Problem. The output has to be the full set of records, reproduced exactly, minus any picture.

Machine-readable electronics designs.
Content starts
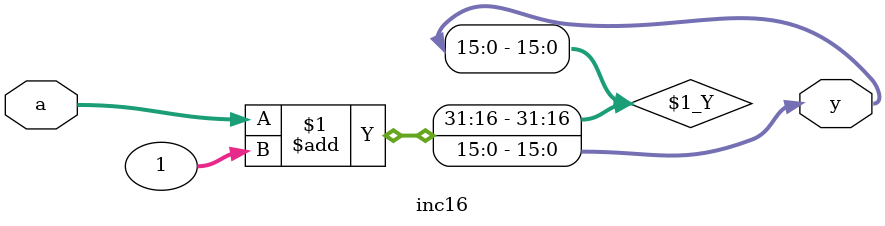
<source format=v>
module inc16 (
    input [15:0] a,
    output [15:0] y
);
    assign y = a + 1;
endmodule
</source>
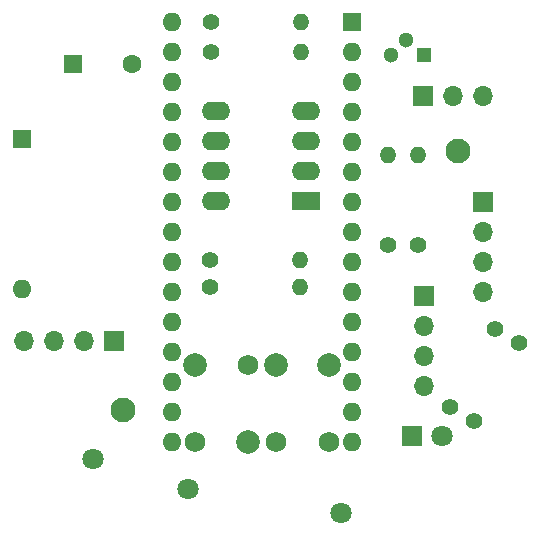
<source format=gbr>
%TF.GenerationSoftware,KiCad,Pcbnew,8.0.6*%
%TF.CreationDate,2025-03-02T18:01:39-08:00*%
%TF.ProjectId,OBDGauge,4f424447-6175-4676-952e-6b696361645f,rev?*%
%TF.SameCoordinates,Original*%
%TF.FileFunction,Soldermask,Bot*%
%TF.FilePolarity,Negative*%
%FSLAX46Y46*%
G04 Gerber Fmt 4.6, Leading zero omitted, Abs format (unit mm)*
G04 Created by KiCad (PCBNEW 8.0.6) date 2025-03-02 18:01:39*
%MOMM*%
%LPD*%
G01*
G04 APERTURE LIST*
G04 Aperture macros list*
%AMHorizOval*
0 Thick line with rounded ends*
0 $1 width*
0 $2 $3 position (X,Y) of the first rounded end (center of the circle)*
0 $4 $5 position (X,Y) of the second rounded end (center of the circle)*
0 Add line between two ends*
20,1,$1,$2,$3,$4,$5,0*
0 Add two circle primitives to create the rounded ends*
1,1,$1,$2,$3*
1,1,$1,$4,$5*%
G04 Aperture macros list end*
%ADD10C,1.800000*%
%ADD11R,1.600000X1.600000*%
%ADD12O,1.600000X1.600000*%
%ADD13R,1.700000X1.700000*%
%ADD14O,1.700000X1.700000*%
%ADD15C,1.400000*%
%ADD16O,1.400000X1.400000*%
%ADD17C,2.100000*%
%ADD18C,1.750000*%
%ADD19C,2.000000*%
%ADD20R,2.400000X1.600000*%
%ADD21O,2.400000X1.600000*%
%ADD22R,1.800000X1.800000*%
%ADD23HorizOval,1.400000X0.000000X0.000000X0.000000X0.000000X0*%
%ADD24C,1.600000*%
%ADD25R,1.300000X1.300000*%
%ADD26C,1.300000*%
G04 APERTURE END LIST*
D10*
%TO.C,TEST3 LOG*%
X35500000Y-68000000D03*
%TD*%
D11*
%TO.C,D1*%
X29500000Y-40899410D03*
D12*
X29500000Y-53599410D03*
%TD*%
D13*
%TO.C,J3*%
X68500000Y-46200000D03*
D14*
X68500000Y-48740000D03*
X68500000Y-51280000D03*
X68500000Y-53820000D03*
%TD*%
D15*
%TO.C,R1*%
X45500000Y-31000000D03*
D16*
X53120000Y-31000000D03*
%TD*%
D13*
%TO.C,J1*%
X63500000Y-54200000D03*
D14*
X63500000Y-56740000D03*
X63500000Y-59280000D03*
X63500000Y-61820000D03*
%TD*%
D10*
%TO.C,TEST2*%
X56500000Y-72500000D03*
%TD*%
D17*
%TO.C,HOLE2*%
X66408990Y-41911550D03*
%TD*%
D18*
%TO.C,SW1*%
X44132666Y-66500000D03*
D19*
X44132666Y-60000000D03*
X48632666Y-66500000D03*
D18*
X48632666Y-60000000D03*
%TD*%
D13*
%TO.C,J2*%
X63420000Y-37264906D03*
D14*
X65960000Y-37264906D03*
X68500000Y-37264906D03*
%TD*%
D20*
%TO.C,U1*%
X53500000Y-46120000D03*
D21*
X53500000Y-43580000D03*
X53500000Y-41040000D03*
X53500000Y-38500000D03*
X45880000Y-38500000D03*
X45880000Y-41040000D03*
X45880000Y-43580000D03*
X45880000Y-46120000D03*
%TD*%
D17*
%TO.C,HOLE1*%
X38027066Y-63832220D03*
%TD*%
D10*
%TO.C,TEST1*%
X43500000Y-70500000D03*
%TD*%
D19*
%TO.C,SW2*%
X55437901Y-60000000D03*
D18*
X55437901Y-66500000D03*
D19*
X50937901Y-60000000D03*
D18*
X50937901Y-66500000D03*
%TD*%
D15*
%TO.C,R4*%
X45392266Y-53363298D03*
D16*
X53012266Y-53363298D03*
%TD*%
D22*
%TO.C,D2*%
X62500000Y-66000000D03*
D10*
X65040000Y-66000000D03*
%TD*%
D15*
%TO.C,R3*%
X45392266Y-51082931D03*
D16*
X53012266Y-51082931D03*
%TD*%
D15*
%TO.C,R2*%
X45500000Y-33500000D03*
D16*
X53120000Y-33500000D03*
%TD*%
D11*
%TO.C,A1*%
X57417895Y-31000000D03*
D12*
X57417895Y-33540000D03*
X57417895Y-36080000D03*
X57417895Y-38620000D03*
X57417895Y-41160000D03*
X57417895Y-43700000D03*
X57417895Y-46240000D03*
X57417895Y-48780000D03*
X57417895Y-51320000D03*
X57417895Y-53860000D03*
X57417895Y-56400000D03*
X57417895Y-58940000D03*
X57417895Y-61480000D03*
X57417895Y-64020000D03*
X57417895Y-66560000D03*
X42177895Y-66560000D03*
X42177895Y-64020000D03*
X42177895Y-61480000D03*
X42177895Y-58940000D03*
X42177895Y-56400000D03*
X42177895Y-53860000D03*
X42177895Y-51320000D03*
X42177895Y-48780000D03*
X42177895Y-46240000D03*
X42177895Y-43700000D03*
X42177895Y-41160000D03*
X42177895Y-38620000D03*
X42177895Y-36080000D03*
X42177895Y-33540000D03*
X42177895Y-31000000D03*
%TD*%
D15*
%TO.C,R8*%
X69557305Y-56955382D03*
D23*
X65747306Y-63554496D03*
%TD*%
D15*
%TO.C,R7*%
X71519297Y-58122643D03*
D23*
X67709298Y-64721757D03*
%TD*%
D15*
%TO.C,R5*%
X60500000Y-49810000D03*
D16*
X60500000Y-42190000D03*
%TD*%
D13*
%TO.C,J4*%
X37300000Y-58000000D03*
D14*
X34760000Y-58000000D03*
X32220000Y-58000000D03*
X29680000Y-58000000D03*
%TD*%
D11*
%TO.C,C1*%
X33827246Y-34539399D03*
D24*
X38827246Y-34539399D03*
%TD*%
D25*
%TO.C,Q1*%
X63470000Y-33770000D03*
D26*
X62000000Y-32500000D03*
X60730000Y-33770000D03*
%TD*%
D15*
%TO.C,R6*%
X63000000Y-49810000D03*
D16*
X63000000Y-42190000D03*
%TD*%
M02*

</source>
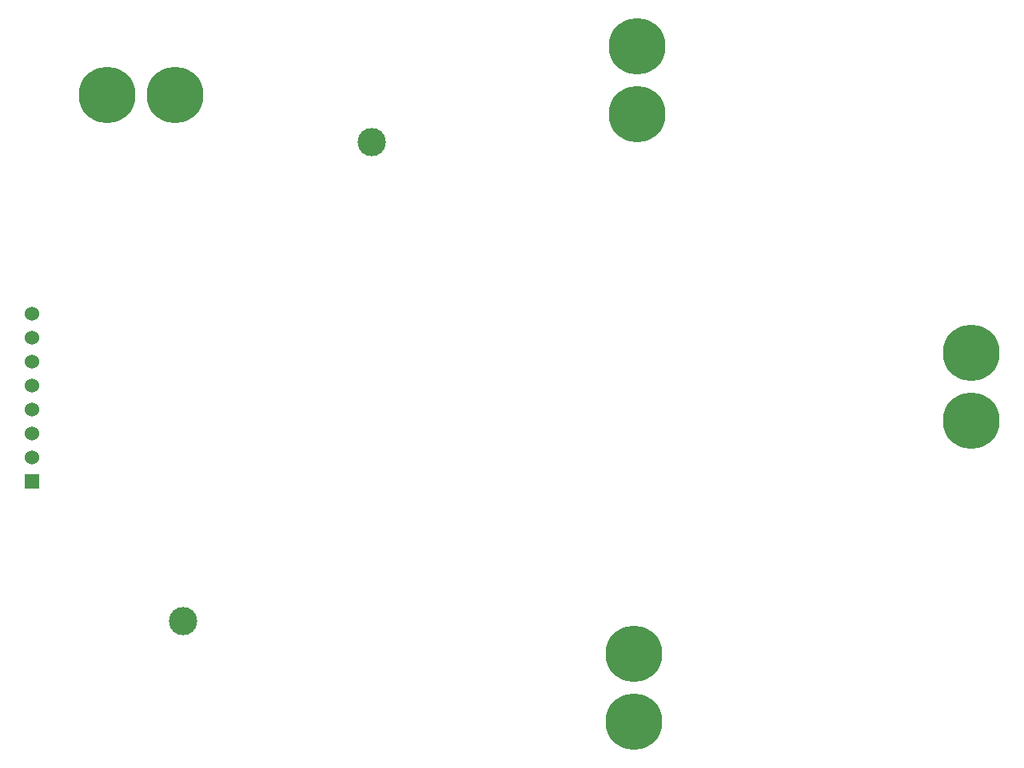
<source format=gbr>
%TF.GenerationSoftware,Altium Limited,Altium Designer,19.1.8 (144)*%
G04 Layer_Color=255*
%FSLAX26Y26*%
%MOIN*%
%TF.FileFunction,Pads,Bot*%
%TF.Part,Single*%
G01*
G75*
%TA.AperFunction,ComponentPad*%
%ADD26C,0.236220*%
%ADD27C,0.060000*%
%ADD28R,0.060000X0.060000*%
%TA.AperFunction,ViaPad*%
%ADD29C,0.118110*%
D26*
X4228346Y1905512D02*
D03*
Y1622047D02*
D03*
X2822835Y366142D02*
D03*
Y649606D02*
D03*
X2834646Y2901575D02*
D03*
Y3185039D02*
D03*
X625984Y2980315D02*
D03*
X909449D02*
D03*
D27*
X310039Y2068700D02*
D03*
Y1968700D02*
D03*
Y1868700D02*
D03*
Y1768700D02*
D03*
Y1668700D02*
D03*
Y1568700D02*
D03*
Y1468700D02*
D03*
D28*
Y1368700D02*
D03*
D29*
X941142Y786417D02*
D03*
X1729331Y2786417D02*
D03*
%TF.MD5,5c0d57fe6b7334d026f9b89b63d978f0*%
M02*

</source>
Content ends
Result.
<source format=v>
module inc16 (
    input [15:0] a,
    output [15:0] y
);
    assign y = a + 1;
endmodule
</source>
<source format=gbr>
%TF.GenerationSoftware,KiCad,Pcbnew,8.0.6*%
%TF.CreationDate,2025-03-02T18:01:39-08:00*%
%TF.ProjectId,OBDGauge,4f424447-6175-4676-952e-6b696361645f,rev?*%
%TF.SameCoordinates,Original*%
%TF.FileFunction,Soldermask,Bot*%
%TF.FilePolarity,Negative*%
%FSLAX46Y46*%
G04 Gerber Fmt 4.6, Leading zero omitted, Abs format (unit mm)*
G04 Created by KiCad (PCBNEW 8.0.6) date 2025-03-02 18:01:39*
%MOMM*%
%LPD*%
G01*
G04 APERTURE LIST*
G04 Aperture macros list*
%AMHorizOval*
0 Thick line with rounded ends*
0 $1 width*
0 $2 $3 position (X,Y) of the first rounded end (center of the circle)*
0 $4 $5 position (X,Y) of the second rounded end (center of the circle)*
0 Add line between two ends*
20,1,$1,$2,$3,$4,$5,0*
0 Add two circle primitives to create the rounded ends*
1,1,$1,$2,$3*
1,1,$1,$4,$5*%
G04 Aperture macros list end*
%ADD10C,1.800000*%
%ADD11R,1.600000X1.600000*%
%ADD12O,1.600000X1.600000*%
%ADD13R,1.700000X1.700000*%
%ADD14O,1.700000X1.700000*%
%ADD15C,1.400000*%
%ADD16O,1.400000X1.400000*%
%ADD17C,2.100000*%
%ADD18C,1.750000*%
%ADD19C,2.000000*%
%ADD20R,2.400000X1.600000*%
%ADD21O,2.400000X1.600000*%
%ADD22R,1.800000X1.800000*%
%ADD23HorizOval,1.400000X0.000000X0.000000X0.000000X0.000000X0*%
%ADD24C,1.600000*%
%ADD25R,1.300000X1.300000*%
%ADD26C,1.300000*%
G04 APERTURE END LIST*
D10*
%TO.C,TEST3 LOG*%
X35500000Y-68000000D03*
%TD*%
D11*
%TO.C,D1*%
X29500000Y-40899410D03*
D12*
X29500000Y-53599410D03*
%TD*%
D13*
%TO.C,J3*%
X68500000Y-46200000D03*
D14*
X68500000Y-48740000D03*
X68500000Y-51280000D03*
X68500000Y-53820000D03*
%TD*%
D15*
%TO.C,R1*%
X45500000Y-31000000D03*
D16*
X53120000Y-31000000D03*
%TD*%
D13*
%TO.C,J1*%
X63500000Y-54200000D03*
D14*
X63500000Y-56740000D03*
X63500000Y-59280000D03*
X63500000Y-61820000D03*
%TD*%
D10*
%TO.C,TEST2*%
X56500000Y-72500000D03*
%TD*%
D17*
%TO.C,HOLE2*%
X66408990Y-41911550D03*
%TD*%
D18*
%TO.C,SW1*%
X44132666Y-66500000D03*
D19*
X44132666Y-60000000D03*
X48632666Y-66500000D03*
D18*
X48632666Y-60000000D03*
%TD*%
D13*
%TO.C,J2*%
X63420000Y-37264906D03*
D14*
X65960000Y-37264906D03*
X68500000Y-37264906D03*
%TD*%
D20*
%TO.C,U1*%
X53500000Y-46120000D03*
D21*
X53500000Y-43580000D03*
X53500000Y-41040000D03*
X53500000Y-38500000D03*
X45880000Y-38500000D03*
X45880000Y-41040000D03*
X45880000Y-43580000D03*
X45880000Y-46120000D03*
%TD*%
D17*
%TO.C,HOLE1*%
X38027066Y-63832220D03*
%TD*%
D10*
%TO.C,TEST1*%
X43500000Y-70500000D03*
%TD*%
D19*
%TO.C,SW2*%
X55437901Y-60000000D03*
D18*
X55437901Y-66500000D03*
D19*
X50937901Y-60000000D03*
D18*
X50937901Y-66500000D03*
%TD*%
D15*
%TO.C,R4*%
X45392266Y-53363298D03*
D16*
X53012266Y-53363298D03*
%TD*%
D22*
%TO.C,D2*%
X62500000Y-66000000D03*
D10*
X65040000Y-66000000D03*
%TD*%
D15*
%TO.C,R3*%
X45392266Y-51082931D03*
D16*
X53012266Y-51082931D03*
%TD*%
D15*
%TO.C,R2*%
X45500000Y-33500000D03*
D16*
X53120000Y-33500000D03*
%TD*%
D11*
%TO.C,A1*%
X57417895Y-31000000D03*
D12*
X57417895Y-33540000D03*
X57417895Y-36080000D03*
X57417895Y-38620000D03*
X57417895Y-41160000D03*
X57417895Y-43700000D03*
X57417895Y-46240000D03*
X57417895Y-48780000D03*
X57417895Y-51320000D03*
X57417895Y-53860000D03*
X57417895Y-56400000D03*
X57417895Y-58940000D03*
X57417895Y-61480000D03*
X57417895Y-64020000D03*
X57417895Y-66560000D03*
X42177895Y-66560000D03*
X42177895Y-64020000D03*
X42177895Y-61480000D03*
X42177895Y-58940000D03*
X42177895Y-56400000D03*
X42177895Y-53860000D03*
X42177895Y-51320000D03*
X42177895Y-48780000D03*
X42177895Y-46240000D03*
X42177895Y-43700000D03*
X42177895Y-41160000D03*
X42177895Y-38620000D03*
X42177895Y-36080000D03*
X42177895Y-33540000D03*
X42177895Y-31000000D03*
%TD*%
D15*
%TO.C,R8*%
X69557305Y-56955382D03*
D23*
X65747306Y-63554496D03*
%TD*%
D15*
%TO.C,R7*%
X71519297Y-58122643D03*
D23*
X67709298Y-64721757D03*
%TD*%
D15*
%TO.C,R5*%
X60500000Y-49810000D03*
D16*
X60500000Y-42190000D03*
%TD*%
D13*
%TO.C,J4*%
X37300000Y-58000000D03*
D14*
X34760000Y-58000000D03*
X32220000Y-58000000D03*
X29680000Y-58000000D03*
%TD*%
D11*
%TO.C,C1*%
X33827246Y-34539399D03*
D24*
X38827246Y-34539399D03*
%TD*%
D25*
%TO.C,Q1*%
X63470000Y-33770000D03*
D26*
X62000000Y-32500000D03*
X60730000Y-33770000D03*
%TD*%
D15*
%TO.C,R6*%
X63000000Y-49810000D03*
D16*
X63000000Y-42190000D03*
%TD*%
M02*

</source>
<source format=gbr>
%TF.GenerationSoftware,Altium Limited,Altium Designer,19.1.8 (144)*%
G04 Layer_Color=255*
%FSLAX26Y26*%
%MOIN*%
%TF.FileFunction,Pads,Bot*%
%TF.Part,Single*%
G01*
G75*
%TA.AperFunction,ComponentPad*%
%ADD26C,0.236220*%
%ADD27C,0.060000*%
%ADD28R,0.060000X0.060000*%
%TA.AperFunction,ViaPad*%
%ADD29C,0.118110*%
D26*
X4228346Y1905512D02*
D03*
Y1622047D02*
D03*
X2822835Y366142D02*
D03*
Y649606D02*
D03*
X2834646Y2901575D02*
D03*
Y3185039D02*
D03*
X625984Y2980315D02*
D03*
X909449D02*
D03*
D27*
X310039Y2068700D02*
D03*
Y1968700D02*
D03*
Y1868700D02*
D03*
Y1768700D02*
D03*
Y1668700D02*
D03*
Y1568700D02*
D03*
Y1468700D02*
D03*
D28*
Y1368700D02*
D03*
D29*
X941142Y786417D02*
D03*
X1729331Y2786417D02*
D03*
%TF.MD5,5c0d57fe6b7334d026f9b89b63d978f0*%
M02*

</source>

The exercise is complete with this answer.